Another study evaluating the relationship between HGS and muscle mass suggested that high levels of HGS may not be closely related to greater muscle mass,33 nor low levels of HGS related to muscle mass loss. However, HGS was positively associated with the dependent variable (muscle mass).33 The population in that study was different from ours as it involved women survivors of breast cancer in Columbia). Moreover, another technique, namely tetrapolar bioelectrical impedance analysis was used to determine muscle mass 33 as well as the fatty mass (% and kg), the muscle mass (% and kg), and the total mass (kg). Furthermore, no patient had clinically detectable edema, a condition that could have affected resistance and reactance.

The weak agreement between SMI and HGS confirms that the issue of sarcopenia and dynapenia cutoffs and measurement methods, which vary across literature, have not yet been unanimously established.8, 12, 23, 24, 29, 34, 35, 36, 37, 38

Measurement of SMI is only quantitative and does not take into account the quality of the muscle. Edema could overrate SMI measurements. We did not evidence any impact of edema on the SMI though, but the number of patients with edema was very low in our series (8 out of 150). Skeletal muscle density (SMD) reflects muscular quality. Dolan et al showed that low SMI and myosteatosis (low SMD) were significantly associated with survival in colorectal patients undergoing surgery.39 Yet, they did not study muscle strength although it is noteworthy that sarcopenia is defined by a loss of strength and muscle mass.8, 9

Since SMI obtained with CT scan is the gold standard evaluating sarcopenia, but is burdened by its costs and ionizing radiation exposure.40, 41, 42 Alternate methods for measurement of muscle mass may be used including as dual energy X‐ray or tetrapolar bioelectrical impedance analysis.33, 43

Several studies have examined the relationship between evaluation of the different components of the diagnosis of sarcopenia diagnosis,33, 44, 45, 46, 47, 48, 49, 50 yet the relationship and chronology between muscle strength and muscle mass is still poorly known. The analysis of this chronology was not planned to be included in the FIGHTDIGO study because CT examinations were not performed in a systematic way. The time interval between the CT scans were indeed very variable and only 18 patients had 4 CT scans (maximum number of performed CT examination). Moreover, the patients were included at different time points during their follow‐up and were likely to have received several cycles and lines of chemotherapy before the measurements. Muscle mass loss appeared to be far more frequent (80%) than dynapenia (30%) and sarcopenia (20%). Loss of skeletal muscle mass could therefore precede that of muscle strength.

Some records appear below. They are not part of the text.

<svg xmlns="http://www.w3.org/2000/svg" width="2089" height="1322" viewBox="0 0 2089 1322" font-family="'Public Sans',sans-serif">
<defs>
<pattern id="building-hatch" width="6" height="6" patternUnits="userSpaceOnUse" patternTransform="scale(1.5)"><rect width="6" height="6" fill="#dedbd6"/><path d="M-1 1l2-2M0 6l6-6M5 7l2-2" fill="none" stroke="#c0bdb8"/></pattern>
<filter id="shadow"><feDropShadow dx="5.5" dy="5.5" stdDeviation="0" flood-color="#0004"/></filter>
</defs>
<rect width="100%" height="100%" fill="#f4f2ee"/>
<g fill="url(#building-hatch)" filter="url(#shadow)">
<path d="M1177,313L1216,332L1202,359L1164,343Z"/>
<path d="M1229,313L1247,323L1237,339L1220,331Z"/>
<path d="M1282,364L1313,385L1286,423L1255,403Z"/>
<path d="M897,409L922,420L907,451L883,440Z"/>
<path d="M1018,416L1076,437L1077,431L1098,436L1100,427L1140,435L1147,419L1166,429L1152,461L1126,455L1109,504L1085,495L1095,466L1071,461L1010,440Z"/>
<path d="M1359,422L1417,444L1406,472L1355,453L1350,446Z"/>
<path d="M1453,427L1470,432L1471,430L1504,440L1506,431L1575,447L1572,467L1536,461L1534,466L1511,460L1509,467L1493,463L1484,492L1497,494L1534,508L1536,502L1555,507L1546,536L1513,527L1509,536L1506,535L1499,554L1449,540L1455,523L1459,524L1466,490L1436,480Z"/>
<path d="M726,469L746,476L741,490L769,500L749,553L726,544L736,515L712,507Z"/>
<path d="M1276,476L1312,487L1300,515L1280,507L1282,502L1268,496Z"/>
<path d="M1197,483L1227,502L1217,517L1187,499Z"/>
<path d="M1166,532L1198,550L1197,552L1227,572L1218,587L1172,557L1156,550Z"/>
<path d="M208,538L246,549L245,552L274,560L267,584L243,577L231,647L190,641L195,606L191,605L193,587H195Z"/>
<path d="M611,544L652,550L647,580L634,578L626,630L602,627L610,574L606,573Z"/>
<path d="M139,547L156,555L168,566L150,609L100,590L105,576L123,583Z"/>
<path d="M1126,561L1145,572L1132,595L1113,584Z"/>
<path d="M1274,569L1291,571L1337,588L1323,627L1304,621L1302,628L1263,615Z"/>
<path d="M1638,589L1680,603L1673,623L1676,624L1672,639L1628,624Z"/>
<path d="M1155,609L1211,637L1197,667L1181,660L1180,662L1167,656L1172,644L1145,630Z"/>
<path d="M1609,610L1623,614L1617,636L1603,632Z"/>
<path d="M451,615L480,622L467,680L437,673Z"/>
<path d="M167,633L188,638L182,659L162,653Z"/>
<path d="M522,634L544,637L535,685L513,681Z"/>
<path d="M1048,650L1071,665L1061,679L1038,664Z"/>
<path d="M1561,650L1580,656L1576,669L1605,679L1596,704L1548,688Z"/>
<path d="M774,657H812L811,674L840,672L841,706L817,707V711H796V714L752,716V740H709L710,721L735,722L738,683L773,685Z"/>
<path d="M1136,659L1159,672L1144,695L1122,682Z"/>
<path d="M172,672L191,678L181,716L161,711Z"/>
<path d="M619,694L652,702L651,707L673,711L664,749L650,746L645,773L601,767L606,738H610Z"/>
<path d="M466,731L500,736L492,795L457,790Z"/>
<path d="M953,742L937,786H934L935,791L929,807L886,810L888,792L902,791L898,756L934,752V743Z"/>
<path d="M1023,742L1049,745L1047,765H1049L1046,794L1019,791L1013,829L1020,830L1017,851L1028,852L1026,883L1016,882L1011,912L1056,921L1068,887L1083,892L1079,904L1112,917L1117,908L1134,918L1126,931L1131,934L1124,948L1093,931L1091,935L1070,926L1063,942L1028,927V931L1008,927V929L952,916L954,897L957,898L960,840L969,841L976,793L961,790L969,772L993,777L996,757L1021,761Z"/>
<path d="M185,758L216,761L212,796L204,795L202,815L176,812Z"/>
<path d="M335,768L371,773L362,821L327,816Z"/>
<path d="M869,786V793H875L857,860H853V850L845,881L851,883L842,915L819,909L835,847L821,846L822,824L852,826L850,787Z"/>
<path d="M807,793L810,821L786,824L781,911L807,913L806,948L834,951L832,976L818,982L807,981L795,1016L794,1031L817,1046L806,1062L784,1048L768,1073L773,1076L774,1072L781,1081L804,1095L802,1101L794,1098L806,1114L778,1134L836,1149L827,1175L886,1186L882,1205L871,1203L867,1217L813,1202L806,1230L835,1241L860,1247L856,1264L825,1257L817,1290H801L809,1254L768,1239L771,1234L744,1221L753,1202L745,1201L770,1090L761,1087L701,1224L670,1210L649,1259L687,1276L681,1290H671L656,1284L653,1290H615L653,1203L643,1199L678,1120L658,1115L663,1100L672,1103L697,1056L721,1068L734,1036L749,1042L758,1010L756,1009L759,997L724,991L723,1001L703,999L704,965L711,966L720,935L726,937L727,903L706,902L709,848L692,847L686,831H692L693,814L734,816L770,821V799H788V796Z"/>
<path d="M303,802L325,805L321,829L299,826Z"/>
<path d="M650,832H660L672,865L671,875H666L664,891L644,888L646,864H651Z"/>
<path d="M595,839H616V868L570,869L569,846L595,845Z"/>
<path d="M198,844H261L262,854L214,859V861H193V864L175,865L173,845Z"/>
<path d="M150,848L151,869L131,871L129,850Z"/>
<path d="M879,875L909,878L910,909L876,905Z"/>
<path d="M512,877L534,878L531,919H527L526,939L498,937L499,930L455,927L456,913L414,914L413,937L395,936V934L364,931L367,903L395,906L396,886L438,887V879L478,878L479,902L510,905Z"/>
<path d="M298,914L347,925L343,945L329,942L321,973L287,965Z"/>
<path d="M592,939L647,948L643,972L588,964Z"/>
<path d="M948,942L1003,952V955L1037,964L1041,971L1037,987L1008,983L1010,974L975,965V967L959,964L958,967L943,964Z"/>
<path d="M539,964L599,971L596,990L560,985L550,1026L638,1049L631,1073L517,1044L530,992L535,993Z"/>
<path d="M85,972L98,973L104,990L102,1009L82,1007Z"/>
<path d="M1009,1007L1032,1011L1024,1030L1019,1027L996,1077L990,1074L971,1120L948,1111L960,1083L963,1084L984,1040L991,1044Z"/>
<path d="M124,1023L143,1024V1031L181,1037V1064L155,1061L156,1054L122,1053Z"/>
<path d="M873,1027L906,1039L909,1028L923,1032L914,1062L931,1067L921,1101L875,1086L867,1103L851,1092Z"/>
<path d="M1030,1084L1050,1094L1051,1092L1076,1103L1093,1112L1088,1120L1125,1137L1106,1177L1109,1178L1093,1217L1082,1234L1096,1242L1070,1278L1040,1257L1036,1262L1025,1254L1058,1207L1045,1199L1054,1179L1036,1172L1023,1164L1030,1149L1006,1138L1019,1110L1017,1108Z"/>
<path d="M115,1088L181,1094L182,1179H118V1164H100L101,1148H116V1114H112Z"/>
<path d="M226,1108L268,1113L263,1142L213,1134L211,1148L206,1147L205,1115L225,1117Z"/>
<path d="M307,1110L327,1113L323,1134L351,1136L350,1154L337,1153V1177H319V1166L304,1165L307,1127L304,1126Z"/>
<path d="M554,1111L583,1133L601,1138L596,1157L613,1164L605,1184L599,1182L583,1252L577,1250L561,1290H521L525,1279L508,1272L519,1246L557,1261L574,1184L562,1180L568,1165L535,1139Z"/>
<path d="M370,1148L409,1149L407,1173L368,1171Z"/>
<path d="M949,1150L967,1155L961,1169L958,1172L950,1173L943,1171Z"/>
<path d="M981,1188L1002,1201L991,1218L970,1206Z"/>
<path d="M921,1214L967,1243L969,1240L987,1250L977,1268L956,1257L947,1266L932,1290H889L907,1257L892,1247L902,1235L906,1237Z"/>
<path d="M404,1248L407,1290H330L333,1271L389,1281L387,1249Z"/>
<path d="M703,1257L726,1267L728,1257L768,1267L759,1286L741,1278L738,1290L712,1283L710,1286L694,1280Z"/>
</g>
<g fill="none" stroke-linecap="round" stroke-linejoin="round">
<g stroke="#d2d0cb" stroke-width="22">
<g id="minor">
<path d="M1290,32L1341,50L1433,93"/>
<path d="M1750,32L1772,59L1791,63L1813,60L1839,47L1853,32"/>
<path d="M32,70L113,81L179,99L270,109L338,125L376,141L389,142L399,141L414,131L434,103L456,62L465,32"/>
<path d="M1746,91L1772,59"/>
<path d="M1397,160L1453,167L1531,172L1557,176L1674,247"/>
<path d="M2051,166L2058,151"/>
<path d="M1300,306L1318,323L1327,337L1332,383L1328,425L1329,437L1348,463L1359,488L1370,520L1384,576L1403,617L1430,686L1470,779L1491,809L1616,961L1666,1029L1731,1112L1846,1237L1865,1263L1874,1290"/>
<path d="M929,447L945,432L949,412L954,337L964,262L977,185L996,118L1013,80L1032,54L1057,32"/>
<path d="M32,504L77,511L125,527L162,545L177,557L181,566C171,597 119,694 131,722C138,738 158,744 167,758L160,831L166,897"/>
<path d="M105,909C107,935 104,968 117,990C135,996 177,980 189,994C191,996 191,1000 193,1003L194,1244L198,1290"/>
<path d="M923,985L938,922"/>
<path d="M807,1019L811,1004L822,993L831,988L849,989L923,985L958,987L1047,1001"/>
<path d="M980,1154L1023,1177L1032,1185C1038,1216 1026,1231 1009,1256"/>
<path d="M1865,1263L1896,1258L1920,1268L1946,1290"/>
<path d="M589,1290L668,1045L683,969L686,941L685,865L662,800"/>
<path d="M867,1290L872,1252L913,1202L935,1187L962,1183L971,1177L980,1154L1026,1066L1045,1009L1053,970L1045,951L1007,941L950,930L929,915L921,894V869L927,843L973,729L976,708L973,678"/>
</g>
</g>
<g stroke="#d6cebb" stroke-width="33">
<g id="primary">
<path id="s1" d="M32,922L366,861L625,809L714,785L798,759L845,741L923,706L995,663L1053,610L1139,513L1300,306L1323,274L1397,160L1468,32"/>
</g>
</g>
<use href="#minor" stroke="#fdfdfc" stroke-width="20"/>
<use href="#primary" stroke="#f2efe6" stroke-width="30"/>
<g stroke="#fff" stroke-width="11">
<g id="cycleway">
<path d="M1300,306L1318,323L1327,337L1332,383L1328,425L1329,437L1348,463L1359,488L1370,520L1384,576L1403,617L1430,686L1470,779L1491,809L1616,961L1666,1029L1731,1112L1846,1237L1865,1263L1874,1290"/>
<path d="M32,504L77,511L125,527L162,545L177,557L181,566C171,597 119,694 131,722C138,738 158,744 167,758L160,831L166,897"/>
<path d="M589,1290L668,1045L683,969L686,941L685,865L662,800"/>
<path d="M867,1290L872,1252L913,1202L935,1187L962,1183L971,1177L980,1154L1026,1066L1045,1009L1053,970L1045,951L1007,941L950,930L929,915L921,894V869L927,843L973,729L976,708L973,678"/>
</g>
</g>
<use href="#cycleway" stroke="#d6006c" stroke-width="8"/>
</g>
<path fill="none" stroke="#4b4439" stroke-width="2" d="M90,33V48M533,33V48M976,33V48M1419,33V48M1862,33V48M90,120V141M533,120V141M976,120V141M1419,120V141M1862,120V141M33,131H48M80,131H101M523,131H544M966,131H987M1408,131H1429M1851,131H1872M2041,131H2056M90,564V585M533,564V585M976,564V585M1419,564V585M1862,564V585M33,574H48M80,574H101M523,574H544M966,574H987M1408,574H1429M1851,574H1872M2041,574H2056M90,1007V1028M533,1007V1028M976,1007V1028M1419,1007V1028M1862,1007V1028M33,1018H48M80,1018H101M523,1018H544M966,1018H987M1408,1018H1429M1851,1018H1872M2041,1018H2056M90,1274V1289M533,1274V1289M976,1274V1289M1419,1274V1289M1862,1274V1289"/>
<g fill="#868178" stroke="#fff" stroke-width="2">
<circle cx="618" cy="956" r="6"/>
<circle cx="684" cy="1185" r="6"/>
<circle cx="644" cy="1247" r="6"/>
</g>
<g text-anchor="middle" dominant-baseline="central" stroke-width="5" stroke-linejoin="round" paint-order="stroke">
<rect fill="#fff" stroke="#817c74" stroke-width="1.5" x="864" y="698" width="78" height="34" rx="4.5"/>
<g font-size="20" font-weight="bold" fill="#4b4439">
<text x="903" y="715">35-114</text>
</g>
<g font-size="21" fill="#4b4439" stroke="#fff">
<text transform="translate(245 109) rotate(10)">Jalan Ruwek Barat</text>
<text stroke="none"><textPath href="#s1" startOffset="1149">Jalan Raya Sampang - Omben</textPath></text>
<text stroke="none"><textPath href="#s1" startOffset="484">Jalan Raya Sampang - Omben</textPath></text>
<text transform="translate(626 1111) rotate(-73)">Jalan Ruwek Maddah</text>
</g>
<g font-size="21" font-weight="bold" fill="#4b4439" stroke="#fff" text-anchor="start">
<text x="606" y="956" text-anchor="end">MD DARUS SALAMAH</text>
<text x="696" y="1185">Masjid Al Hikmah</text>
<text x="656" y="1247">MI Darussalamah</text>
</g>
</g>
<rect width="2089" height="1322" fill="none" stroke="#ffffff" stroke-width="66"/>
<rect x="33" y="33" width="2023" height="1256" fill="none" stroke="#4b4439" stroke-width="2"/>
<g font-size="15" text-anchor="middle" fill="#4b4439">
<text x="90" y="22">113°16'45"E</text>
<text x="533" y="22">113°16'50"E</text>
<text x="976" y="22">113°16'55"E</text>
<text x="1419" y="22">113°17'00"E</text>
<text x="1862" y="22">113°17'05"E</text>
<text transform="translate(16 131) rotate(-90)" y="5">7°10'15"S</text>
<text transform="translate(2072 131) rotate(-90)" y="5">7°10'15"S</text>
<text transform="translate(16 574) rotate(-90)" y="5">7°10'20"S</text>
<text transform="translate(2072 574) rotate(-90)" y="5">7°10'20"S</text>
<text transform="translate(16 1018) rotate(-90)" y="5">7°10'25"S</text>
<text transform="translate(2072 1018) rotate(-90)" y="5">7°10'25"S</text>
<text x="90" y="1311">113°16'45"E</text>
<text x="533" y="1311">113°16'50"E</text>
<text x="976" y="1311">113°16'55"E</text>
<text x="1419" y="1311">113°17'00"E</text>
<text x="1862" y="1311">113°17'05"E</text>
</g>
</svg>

Limitations of this study were the heterogeneity of the population, the sub‐group analysis, and the small number of chemo‐naïve patients undergoing CT follow‐up.

In conclusion, correlation between measurements of HGS and SMI was strong but the concordance between dynapenia and muscle mass loss according to consensual classification was poor. It was very interesting how an easily measurable clinical tool like HGS correlated well with SMI. Muscle mass loss could precede dynapenia. Further studies should be performed so as to confirm diagnostic threshold values of the different modalities and to study the chronology of dynapenia and of muscle mass loss.